- TASK REQUIREMENTS: Rename "chart" to "graph" everywhere in the material below, leaving all else unchanged.

Chart interpretation exercises

+ + +

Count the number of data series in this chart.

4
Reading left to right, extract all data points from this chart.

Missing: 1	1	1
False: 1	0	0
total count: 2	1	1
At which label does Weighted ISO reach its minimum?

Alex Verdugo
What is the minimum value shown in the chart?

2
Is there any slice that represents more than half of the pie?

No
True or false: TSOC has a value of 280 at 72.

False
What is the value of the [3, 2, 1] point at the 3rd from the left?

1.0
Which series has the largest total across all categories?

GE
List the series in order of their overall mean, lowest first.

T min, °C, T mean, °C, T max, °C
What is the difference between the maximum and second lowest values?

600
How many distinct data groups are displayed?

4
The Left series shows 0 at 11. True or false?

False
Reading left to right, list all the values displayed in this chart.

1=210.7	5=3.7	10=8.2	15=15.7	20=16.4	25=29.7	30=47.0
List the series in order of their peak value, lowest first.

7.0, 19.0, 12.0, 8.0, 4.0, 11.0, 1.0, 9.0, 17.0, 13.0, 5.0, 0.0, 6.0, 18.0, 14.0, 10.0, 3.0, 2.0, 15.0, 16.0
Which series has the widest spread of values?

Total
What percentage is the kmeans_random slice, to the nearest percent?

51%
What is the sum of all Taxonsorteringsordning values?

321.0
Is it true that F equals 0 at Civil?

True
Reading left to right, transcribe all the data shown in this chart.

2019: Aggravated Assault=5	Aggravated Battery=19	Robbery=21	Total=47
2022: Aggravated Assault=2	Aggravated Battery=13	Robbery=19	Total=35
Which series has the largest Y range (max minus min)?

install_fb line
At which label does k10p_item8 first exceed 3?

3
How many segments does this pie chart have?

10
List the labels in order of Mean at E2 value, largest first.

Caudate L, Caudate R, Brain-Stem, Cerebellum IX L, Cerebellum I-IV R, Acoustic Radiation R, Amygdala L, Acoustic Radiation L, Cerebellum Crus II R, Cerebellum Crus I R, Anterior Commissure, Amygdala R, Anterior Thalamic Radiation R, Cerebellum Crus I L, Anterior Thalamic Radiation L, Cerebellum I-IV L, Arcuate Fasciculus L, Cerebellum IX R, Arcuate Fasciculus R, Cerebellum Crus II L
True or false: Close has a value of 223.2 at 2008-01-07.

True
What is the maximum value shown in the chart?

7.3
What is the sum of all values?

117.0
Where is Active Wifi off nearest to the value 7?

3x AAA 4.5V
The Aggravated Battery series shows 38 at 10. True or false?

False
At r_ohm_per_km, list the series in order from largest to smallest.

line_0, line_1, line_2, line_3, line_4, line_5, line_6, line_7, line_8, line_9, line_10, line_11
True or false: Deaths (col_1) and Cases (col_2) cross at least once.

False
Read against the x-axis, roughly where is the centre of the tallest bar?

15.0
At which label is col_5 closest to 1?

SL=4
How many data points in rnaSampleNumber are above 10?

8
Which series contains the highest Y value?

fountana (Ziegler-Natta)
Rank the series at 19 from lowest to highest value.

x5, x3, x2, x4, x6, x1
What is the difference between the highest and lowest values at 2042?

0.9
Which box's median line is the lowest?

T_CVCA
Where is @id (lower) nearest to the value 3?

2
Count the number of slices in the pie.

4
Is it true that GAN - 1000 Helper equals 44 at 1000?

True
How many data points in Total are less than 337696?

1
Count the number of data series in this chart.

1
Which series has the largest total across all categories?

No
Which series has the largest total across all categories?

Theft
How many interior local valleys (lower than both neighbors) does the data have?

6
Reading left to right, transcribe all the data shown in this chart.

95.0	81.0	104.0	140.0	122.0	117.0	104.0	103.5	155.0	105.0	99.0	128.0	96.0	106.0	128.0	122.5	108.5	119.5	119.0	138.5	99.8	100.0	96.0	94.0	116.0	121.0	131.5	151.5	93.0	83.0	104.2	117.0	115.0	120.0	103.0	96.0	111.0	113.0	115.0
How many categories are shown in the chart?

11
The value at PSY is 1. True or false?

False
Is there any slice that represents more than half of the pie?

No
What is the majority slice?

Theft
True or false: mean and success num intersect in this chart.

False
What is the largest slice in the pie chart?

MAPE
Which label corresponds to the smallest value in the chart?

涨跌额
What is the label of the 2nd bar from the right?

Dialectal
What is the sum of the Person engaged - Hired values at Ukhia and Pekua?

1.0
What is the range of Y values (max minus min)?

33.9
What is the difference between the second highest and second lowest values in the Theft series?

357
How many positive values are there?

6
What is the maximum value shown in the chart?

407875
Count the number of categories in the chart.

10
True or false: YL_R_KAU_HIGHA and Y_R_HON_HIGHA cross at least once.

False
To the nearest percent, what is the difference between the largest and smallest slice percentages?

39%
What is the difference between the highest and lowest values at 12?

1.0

+ + +

- WRITTEN ANSWER:
Count the number of data series in this graph.

4
Reading left to right, extract all data points from this graph.

Missing: 1	1	1
False: 1	0	0
total count: 2	1	1
At which label does Weighted ISO reach its minimum?

Alex Verdugo
What is the minimum value shown in the graph?

2
Is there any slice that represents more than half of the pie?

No
True or false: TSOC has a value of 280 at 72.

False
What is the value of the [3, 2, 1] point at the 3rd from the left?

1.0
Which series has the largest total across all categories?

GE
List the series in order of their overall mean, lowest first.

T min, °C, T mean, °C, T max, °C
What is the difference between the maximum and second lowest values?

600
How many distinct data groups are displayed?

4
The Left series shows 0 at 11. True or false?

False
Reading left to right, list all the values displayed in this graph.

1=210.7	5=3.7	10=8.2	15=15.7	20=16.4	25=29.7	30=47.0
List the series in order of their peak value, lowest first.

7.0, 19.0, 12.0, 8.0, 4.0, 11.0, 1.0, 9.0, 17.0, 13.0, 5.0, 0.0, 6.0, 18.0, 14.0, 10.0, 3.0, 2.0, 15.0, 16.0
Which series has the widest spread of values?

Total
What percentage is the kmeans_random slice, to the nearest percent?

51%
What is the sum of all Taxonsorteringsordning values?

321.0
Is it true that F equals 0 at Civil?

True
Reading left to right, transcribe all the data shown in this graph.

2019: Aggravated Assault=5	Aggravated Battery=19	Robbery=21	Total=47
2022: Aggravated Assault=2	Aggravated Battery=13	Robbery=19	Total=35
Which series has the largest Y range (max minus min)?

install_fb line
At which label does k10p_item8 first exceed 3?

3
How many segments does this pie graph have?

10
List the labels in order of Mean at E2 value, largest first.

Caudate L, Caudate R, Brain-Stem, Cerebellum IX L, Cerebellum I-IV R, Acoustic Radiation R, Amygdala L, Acoustic Radiation L, Cerebellum Crus II R, Cerebellum Crus I R, Anterior Commissure, Amygdala R, Anterior Thalamic Radiation R, Cerebellum Crus I L, Anterior Thalamic Radiation L, Cerebellum I-IV L, Arcuate Fasciculus L, Cerebellum IX R, Arcuate Fasciculus R, Cerebellum Crus II L
True or false: Close has a value of 223.2 at 2008-01-07.

True
What is the maximum value shown in the graph?

7.3
What is the sum of all values?

117.0
Where is Active Wifi off nearest to the value 7?

3x AAA 4.5V
The Aggravated Battery series shows 38 at 10. True or false?

False
At r_ohm_per_km, list the series in order from largest to smallest.

line_0, line_1, line_2, line_3, line_4, line_5, line_6, line_7, line_8, line_9, line_10, line_11
True or false: Deaths (col_1) and Cases (col_2) cross at least once.

False
Read against the x-axis, roughly where is the centre of the tallest bar?

15.0
At which label is col_5 closest to 1?

SL=4
How many data points in rnaSampleNumber are above 10?

8
Which series contains the highest Y value?

fountana (Ziegler-Natta)
Rank the series at 19 from lowest to highest value.

x5, x3, x2, x4, x6, x1
What is the difference between the highest and lowest values at 2042?

0.9
Which box's median line is the lowest?

T_CVCA
Where is @id (lower) nearest to the value 3?

2
Count the number of slices in the pie.

4
Is it true that GAN - 1000 Helper equals 44 at 1000?

True
How many data points in Total are less than 337696?

1
Count the number of data series in this graph.

1
Which series has the largest total across all categories?

No
Which series has the largest total across all categories?

Theft
How many interior local valleys (lower than both neighbors) does the data have?

6
Reading left to right, transcribe all the data shown in this graph.

95.0	81.0	104.0	140.0	122.0	117.0	104.0	103.5	155.0	105.0	99.0	128.0	96.0	106.0	128.0	122.5	108.5	119.5	119.0	138.5	99.8	100.0	96.0	94.0	116.0	121.0	131.5	151.5	93.0	83.0	104.2	117.0	115.0	120.0	103.0	96.0	111.0	113.0	115.0
How many categories are shown in the graph?

11
The value at PSY is 1. True or false?

False
Is there any slice that represents more than half of the pie?

No
What is the majority slice?

Theft
True or false: mean and success num intersect in this graph.

False
What is the largest slice in the pie graph?

MAPE
Which label corresponds to the smallest value in the graph?

涨跌额
What is the label of the 2nd bar from the right?

Dialectal
What is the sum of the Person engaged - Hired values at Ukhia and Pekua?

1.0
What is the range of Y values (max minus min)?

33.9
What is the difference between the second highest and second lowest values in the Theft series?

357
How many positive values are there?

6
What is the maximum value shown in the graph?

407875
Count the number of categories in the graph.

10
True or false: YL_R_KAU_HIGHA and Y_R_HON_HIGHA cross at least once.

False
To the nearest percent, what is the difference between the largest and smallest slice percentages?

39%
What is the difference between the highest and lowest values at 12?

1.0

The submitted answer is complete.